Created 02-27-2017 09:15 AM
I'm using QueryDatabaseTable on a 3-node HDF/Nifi cluster. What's happening is that once the process starts it simultaneously fetches three flowfiles containing three identical copies of the records, therefore causing three duplicates of each record being fetched. I'm suspecting that each node fetches it's own records at the same time without coordination between the nodes.
To test if this is the case I changed the configuration of the processor on the SCHEDULING tab, by changing the Execution value from "All nodes" to "Primary node". After applying this change the issue was resolved and only one copy of each record is fetched.

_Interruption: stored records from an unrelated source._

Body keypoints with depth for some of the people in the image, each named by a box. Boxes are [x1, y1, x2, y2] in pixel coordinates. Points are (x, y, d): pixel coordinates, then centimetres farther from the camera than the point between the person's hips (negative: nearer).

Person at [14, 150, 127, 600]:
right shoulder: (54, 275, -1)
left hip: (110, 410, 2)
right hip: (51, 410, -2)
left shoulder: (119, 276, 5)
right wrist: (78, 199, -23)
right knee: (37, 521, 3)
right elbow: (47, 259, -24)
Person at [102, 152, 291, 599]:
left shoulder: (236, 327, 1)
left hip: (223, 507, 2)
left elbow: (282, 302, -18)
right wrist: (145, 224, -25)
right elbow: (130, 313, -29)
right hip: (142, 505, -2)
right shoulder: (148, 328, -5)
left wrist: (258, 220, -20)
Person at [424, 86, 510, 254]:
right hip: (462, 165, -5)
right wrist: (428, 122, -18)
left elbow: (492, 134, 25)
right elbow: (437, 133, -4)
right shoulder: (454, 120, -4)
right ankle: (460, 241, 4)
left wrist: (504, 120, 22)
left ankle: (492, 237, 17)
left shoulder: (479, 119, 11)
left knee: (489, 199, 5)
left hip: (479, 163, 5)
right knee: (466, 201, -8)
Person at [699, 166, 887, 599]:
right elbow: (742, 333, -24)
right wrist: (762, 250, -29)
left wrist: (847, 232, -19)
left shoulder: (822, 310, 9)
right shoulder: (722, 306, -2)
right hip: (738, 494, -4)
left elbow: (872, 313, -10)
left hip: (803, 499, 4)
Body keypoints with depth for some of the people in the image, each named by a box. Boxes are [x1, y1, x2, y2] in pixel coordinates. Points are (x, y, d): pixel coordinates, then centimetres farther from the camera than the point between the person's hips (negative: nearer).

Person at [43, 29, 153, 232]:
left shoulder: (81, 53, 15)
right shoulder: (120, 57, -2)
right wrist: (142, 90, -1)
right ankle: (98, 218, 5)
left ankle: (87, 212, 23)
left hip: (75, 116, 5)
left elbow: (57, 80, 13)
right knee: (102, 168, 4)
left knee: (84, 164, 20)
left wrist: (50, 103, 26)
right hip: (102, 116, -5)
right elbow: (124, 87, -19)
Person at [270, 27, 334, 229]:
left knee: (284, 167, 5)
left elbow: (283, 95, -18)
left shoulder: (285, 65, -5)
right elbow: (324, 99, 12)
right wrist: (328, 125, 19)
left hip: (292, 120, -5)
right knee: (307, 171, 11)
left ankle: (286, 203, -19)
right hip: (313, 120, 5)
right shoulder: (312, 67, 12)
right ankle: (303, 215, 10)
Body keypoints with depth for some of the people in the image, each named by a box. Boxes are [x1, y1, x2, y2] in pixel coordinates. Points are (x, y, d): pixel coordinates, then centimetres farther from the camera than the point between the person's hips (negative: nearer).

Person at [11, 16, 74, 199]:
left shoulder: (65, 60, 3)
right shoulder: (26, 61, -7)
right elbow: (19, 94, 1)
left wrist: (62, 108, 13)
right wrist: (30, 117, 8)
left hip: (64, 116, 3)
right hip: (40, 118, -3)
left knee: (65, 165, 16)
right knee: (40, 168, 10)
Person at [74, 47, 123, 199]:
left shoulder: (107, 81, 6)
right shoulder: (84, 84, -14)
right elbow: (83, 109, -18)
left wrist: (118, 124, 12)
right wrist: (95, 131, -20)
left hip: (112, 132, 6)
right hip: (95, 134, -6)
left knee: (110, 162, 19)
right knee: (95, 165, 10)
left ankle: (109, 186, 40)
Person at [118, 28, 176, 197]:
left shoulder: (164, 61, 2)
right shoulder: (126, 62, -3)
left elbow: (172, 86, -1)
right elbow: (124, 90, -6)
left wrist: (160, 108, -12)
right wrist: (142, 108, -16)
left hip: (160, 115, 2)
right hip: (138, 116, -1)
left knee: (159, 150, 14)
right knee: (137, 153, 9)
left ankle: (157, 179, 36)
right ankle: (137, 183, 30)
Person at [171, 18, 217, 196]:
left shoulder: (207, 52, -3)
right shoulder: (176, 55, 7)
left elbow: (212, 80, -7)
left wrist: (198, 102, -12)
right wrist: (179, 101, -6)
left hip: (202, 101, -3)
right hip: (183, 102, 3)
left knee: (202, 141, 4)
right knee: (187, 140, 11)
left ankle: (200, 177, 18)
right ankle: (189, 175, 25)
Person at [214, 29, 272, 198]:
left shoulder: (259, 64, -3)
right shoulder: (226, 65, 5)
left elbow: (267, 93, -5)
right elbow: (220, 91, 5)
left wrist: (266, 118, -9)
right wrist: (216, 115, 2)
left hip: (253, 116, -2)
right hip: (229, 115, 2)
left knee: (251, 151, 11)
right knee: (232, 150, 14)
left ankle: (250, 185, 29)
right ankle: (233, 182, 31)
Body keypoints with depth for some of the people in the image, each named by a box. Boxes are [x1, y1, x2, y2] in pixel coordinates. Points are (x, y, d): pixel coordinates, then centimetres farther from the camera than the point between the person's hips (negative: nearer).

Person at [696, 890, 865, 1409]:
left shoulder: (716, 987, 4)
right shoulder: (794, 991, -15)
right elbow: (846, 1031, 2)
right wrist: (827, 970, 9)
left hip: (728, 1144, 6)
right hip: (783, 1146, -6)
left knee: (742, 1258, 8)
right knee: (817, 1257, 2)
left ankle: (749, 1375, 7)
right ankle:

Is this a bug in Nifi or is this a normal behaviour? what If I need all nodes to participate in fetching records from the database and not overload the primary node?
Thanks
Created 02-27-2017 12:51 PM
That's by design, you want to run this on primary node and distribute load further down the line. Here's an article describing a similar approach https://community.hortonworks.com/articles/16120/how-do-i-distribute-data-across-a-nifi-cluster.html
Created 03-06-2017 02:29 PM
It is not make sense, QueryDatabaseTable has state in cluster scope. I think this is make it possible to get data parallel.
Or state exist for something else?
Created 03-06-2017 02:29 PM
Do you find solution for it?
Created 03-22-2017 10:03 AM
No, I'm only using Primary node for those type of processors.